L'Iran a annoncé mercredi une nouvelle réduction de ses engagements nucléaires en faisant sauter toute limite à la recherche et au développement dans ce domaine, après avoir conclu à l'échec temporaire d'une médiation française pour amorcer un dialogue entre Téhéran et Washington.

Fin de l'ultimatum

Depuis mai, l'Iran est revenu sur certaines restrictions à son programme nucléaire qu'il avait consenties dans le cadre de l'accord de Vienne conclu en 2015.

Il a ainsi augmenté ses stocks d'uranium enrichi au-delà de la limite fixée par l'accord, et enrichi ce minerai à un niveau prohibé par ce texte, soit plus de 3,67 %. En matière de recherche et développement, l'accord impose des restrictions importantes dans le domaine des centrifugeuses, élément clé du cycle d'enrichissement de l'uranium.

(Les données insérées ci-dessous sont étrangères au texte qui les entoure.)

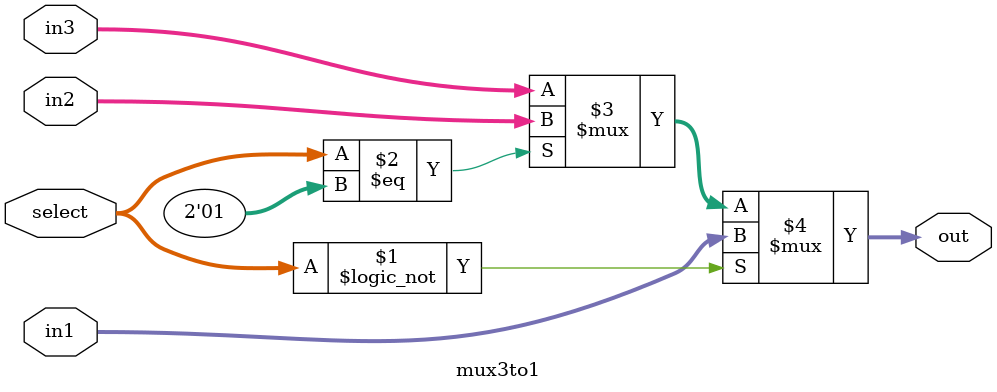
<source format=v>
module mux3to1(in1, in2, in3, select, out);

input [31:0]in1, in2, in3;
input [1:0]select;
output wire [31:0]out;

assign out = select==0?in1:(select==1?in2:in3);
endmodule
</source>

Le 7 juillet, l'Iran avait donné 60 jours, jusqu'à ce jeudi, aux autres États parties à l'accord – Allemagne, Chine, France, Royaume-Uni et Russie – pour l'aider à contourner les sanctions américaines qui paralysent l'économie iranienne, sous peine de le voir s'affranchir d'autres obligations.

L'Iran est le principal ennemi d'Israël et Benjamin Netanyahu a fortement fait campagne contre l'accord de 2015, puis a exhorté le président Donald Trump à s'en retirer. Ce dernier a sorti son pays de l'accord en 2018 et a imposé par la suite des sanctions de plus en plus dures à l'Iran.

Les tensions entre l'Iran et Israël se sont intensifiées ces dernières semaines. Israël a notamment accusé la semaine dernière Téhéran de chercher à fabriquer, via son allié, le mouvement chiite libanais Hezbollah, des missiles de précision qui pourraient causer "d'énormes pertes humaines" sur son territoire.